| The records |
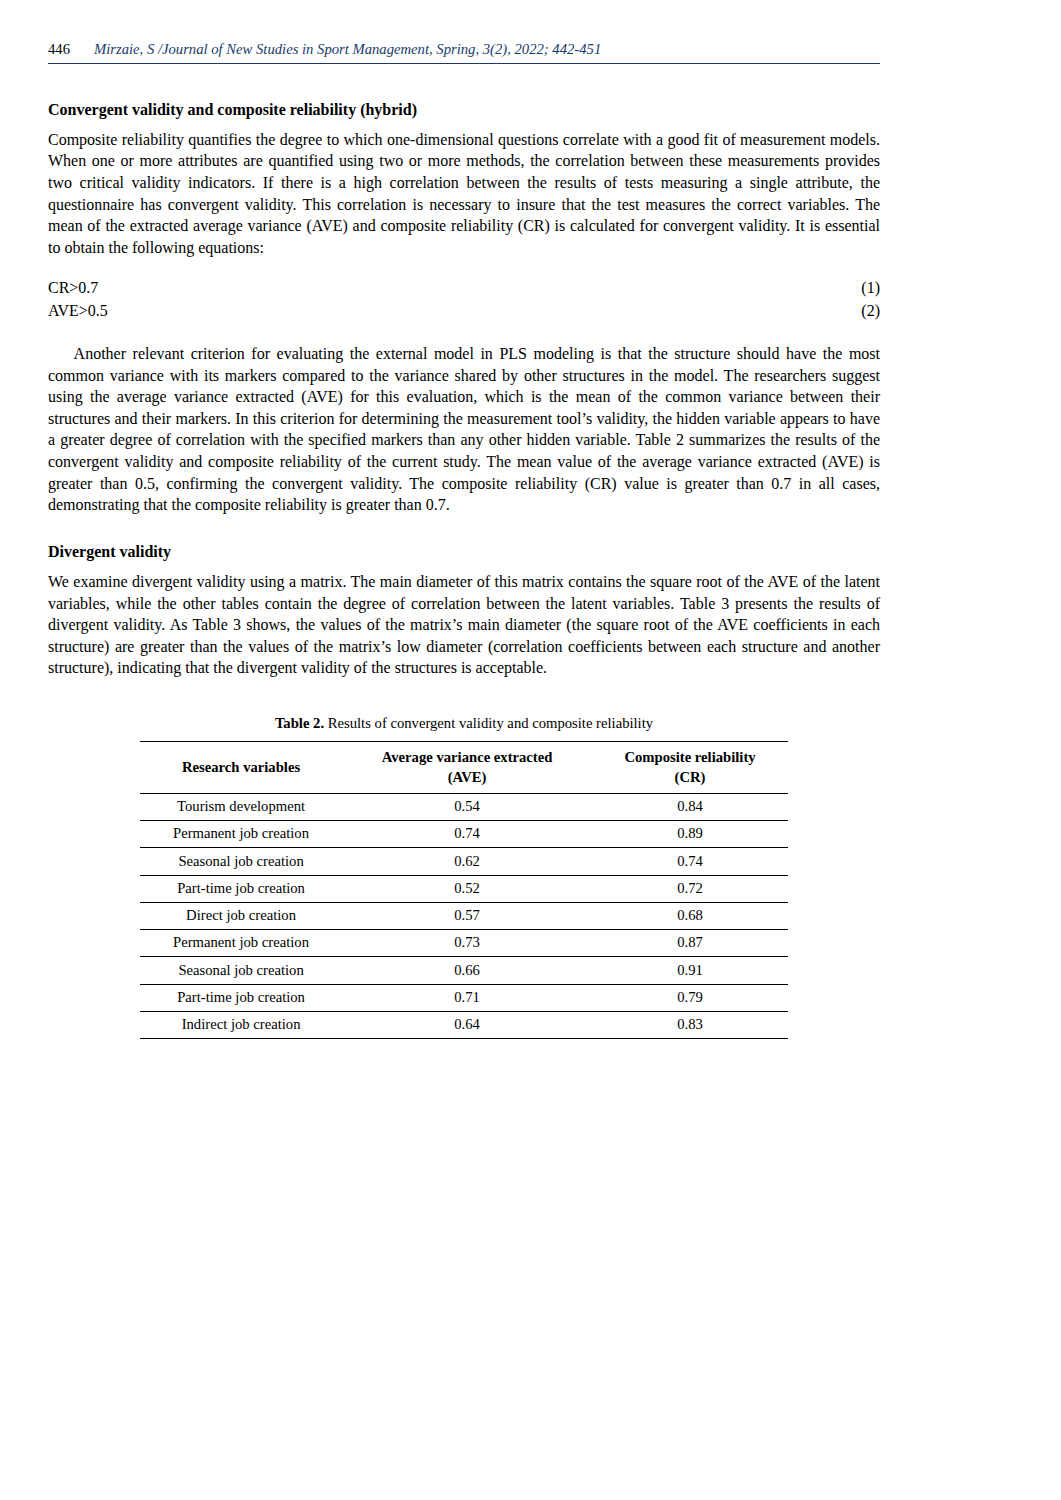446 Mirzaie, S /Journal of New Studies in Sport Management, Spring, 3(2), 2022; 442-451
Convergent validity and composite reliability (hybrid)
Composite reliability quantifies the degree to which one-dimensional questions correlate with a good fit of measurement models. When one or more attributes are quantified using two or more methods, the correlation between these measurements provides two critical validity indicators. If there is a high correlation between the results of tests measuring a single attribute, the questionnaire has convergent validity. This correlation is necessary to insure that the test measures the correct variables. The mean of the extracted average variance (AVE) and composite reliability (CR) is calculated for convergent validity. It is essential to obtain the following equations:
| CR>0.7 | (1) |
| AVE>0.5 | (2) |
Another relevant criterion for evaluating the external model in PLS modeling is that the structure should have the most common variance with its markers compared to the variance shared by other structures in the model. The researchers suggest using the average variance extracted (AVE) for this evaluation, which is the mean of the common variance between their structures and their markers. In this criterion for determining the measurement tool’s validity, the hidden variable appears to have a greater degree of correlation with the specified markers than any other hidden variable. Table 2 summarizes the results of the convergent validity and composite reliability of the current study. The mean value of the average variance extracted (AVE) is greater than 0.5, confirming the convergent validity. The composite reliability (CR) value is greater than 0.7 in all cases, demonstrating that the composite reliability is greater than 0.7.
Divergent validity
We examine divergent validity using a matrix. The main diameter of this matrix contains the square root of the AVE of the latent variables, while the other tables contain the degree of correlation between the latent variables. Table 3 presents the results of divergent validity. As Table 3 shows, the values of the matrix’s main diameter (the square root of the AVE coefficients in each structure) are greater than the values of the matrix’s low diameter (correlation coefficients between each structure and another structure), indicating that the divergent validity of the structures is acceptable.
Table 2. Results of convergent validity and composite reliability
| Research variables | Average variance extracted (AVE) | Composite reliability (CR) |
| --- | --- | --- |
| Tourism development | 0.54 | 0.84 |
| Permanent job creation | 0.74 | 0.89 |
| Seasonal job creation | 0.62 | 0.74 |
| Part-time job creation | 0.52 | 0.72 |
| Direct job creation | 0.57 | 0.68 |
| Permanent job creation | 0.73 | 0.87 |
| Seasonal job creation | 0.66 | 0.91 |
| Part-time job creation | 0.71 | 0.79 |
| Indirect job creation | 0.64 | 0.83 |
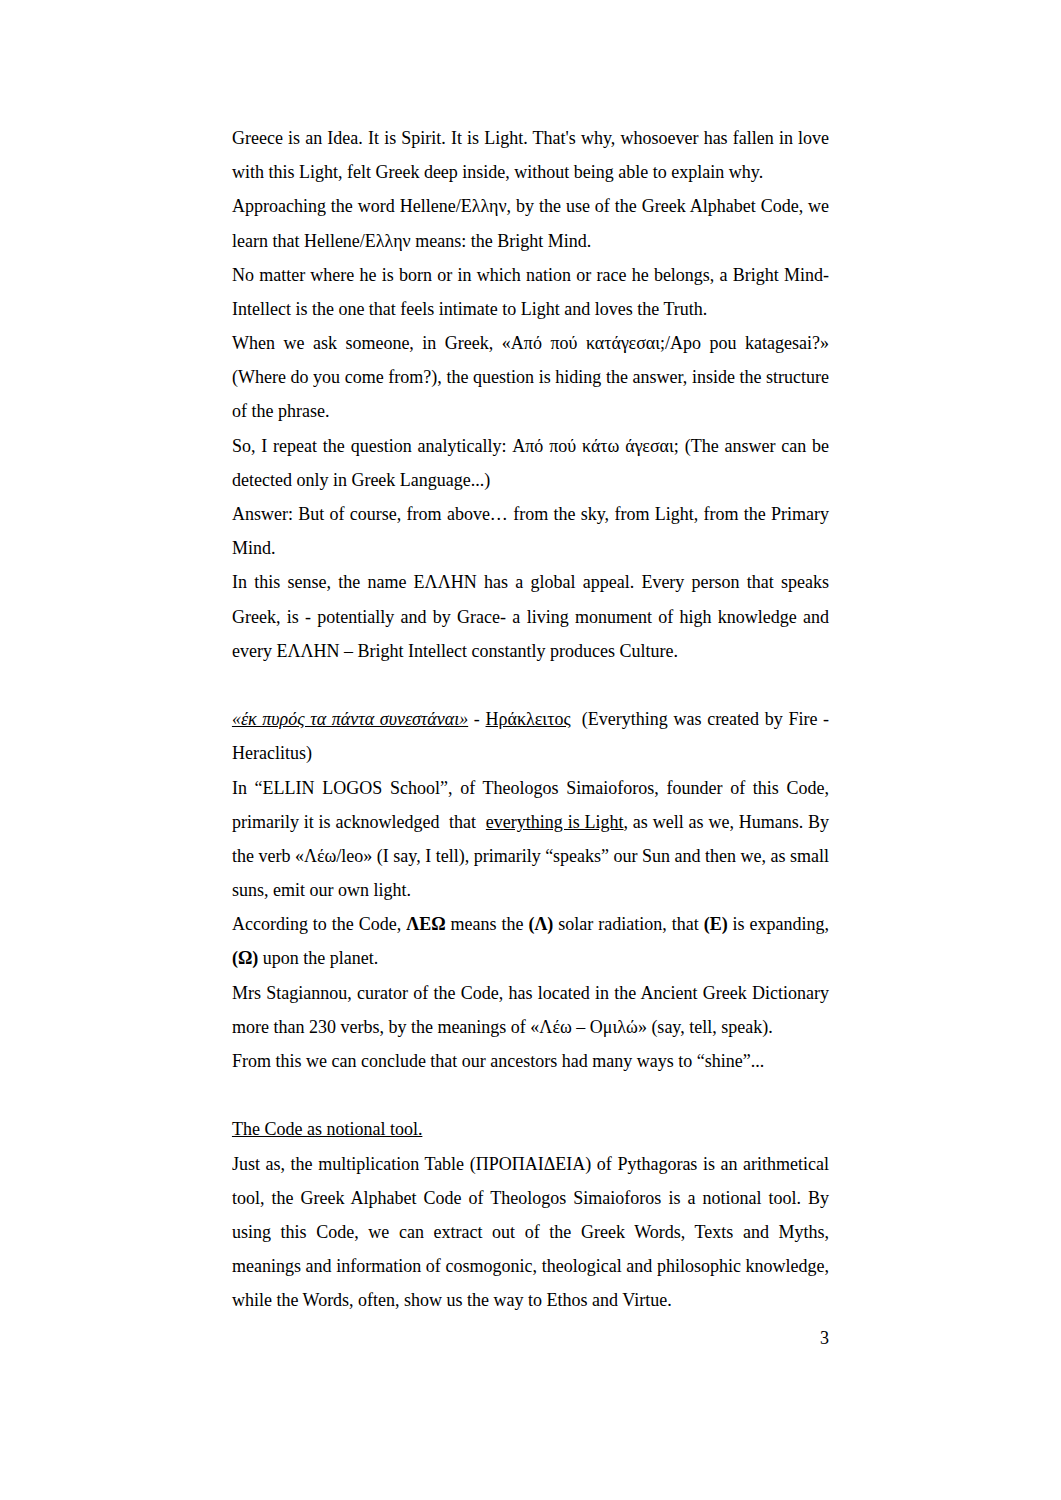Greece is an Idea. It is Spirit. It is Light. That's why, whosoever has fallen in love with this Light, felt Greek deep inside, without being able to explain why.
Approaching the word Hellene/Ελλην, by the use of the Greek Alphabet Code, we learn that Hellene/Ελλην means: the Bright Mind.
No matter where he is born or in which nation or race he belongs, a Bright Mind-Intellect is the one that feels intimate to Light and loves the Truth.
When we ask someone, in Greek, «Από πού κατάγεσαι;/Apo pou katagesai?» (Where do you come from?), the question is hiding the answer, inside the structure of the phrase.
So, I repeat the question analytically: Από πού κάτω άγεσαι; (The answer can be detected only in Greek Language...)
Answer: But of course, from above… from the sky, from Light, from the Primary Mind.
In this sense, the name ΕΛΛΗΝ has a global appeal. Every person that speaks Greek, is - potentially and by Grace- a living monument of high knowledge and every ΕΛΛΗΝ – Bright Intellect constantly produces Culture.
«έκ πυρός τα πάντα συνεστάναι» - Ηράκλειτος (Everything was created by Fire - Heraclitus)
In “ELLIN LOGOS School”, of Theologos Simaioforos, founder of this Code, primarily it is acknowledged that everything is Light, as well as we, Humans. By the verb «Λέω/leo» (I say, I tell), primarily “speaks” our Sun and then we, as small suns, emit our own light.
According to the Code, ΛΕΩ means the (Λ) solar radiation, that (Ε) is expanding, (Ω) upon the planet.
Mrs Stagiannou, curator of the Code, has located in the Ancient Greek Dictionary more than 230 verbs, by the meanings of «Λέω – Ομιλώ» (say, tell, speak).
From this we can conclude that our ancestors had many ways to “shine”...
The Code as notional tool.
Just as, the multiplication Table (ΠΡΟΠΑΙΔΕΙΑ) of Pythagoras is an arithmetical tool, the Greek Alphabet Code of Theologos Simaioforos is a notional tool. By using this Code, we can extract out of the Greek Words, Texts and Myths, meanings and information of cosmogonic, theological and philosophic knowledge, while the Words, often, show us the way to Ethos and Virtue.
3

| Requirement |
Start at the top of the entries and repeat each line exactly, ending at the line that contains "AVE>0.5 | (2) |". Pictures are not part of the copy.

| Answer to the problem |
446 Mirzaie, S /Journal of New Studies in Sport Management, Spring, 3(2), 2022; 442-451
Convergent validity and composite reliability (hybrid)
Composite reliability quantifies the degree to which one-dimensional questions correlate with a good fit of measurement models. When one or more attributes are quantified using two or more methods, the correlation between these measurements provides two critical validity indicators. If there is a high correlation between the results of tests measuring a single attribute, the questionnaire has convergent validity. This correlation is necessary to insure that the test measures the correct variables. The mean of the extracted average variance (AVE) and composite reliability (CR) is calculated for convergent validity. It is essential to obtain the following equations:
| CR>0.7 | (1) |
| AVE>0.5 | (2) |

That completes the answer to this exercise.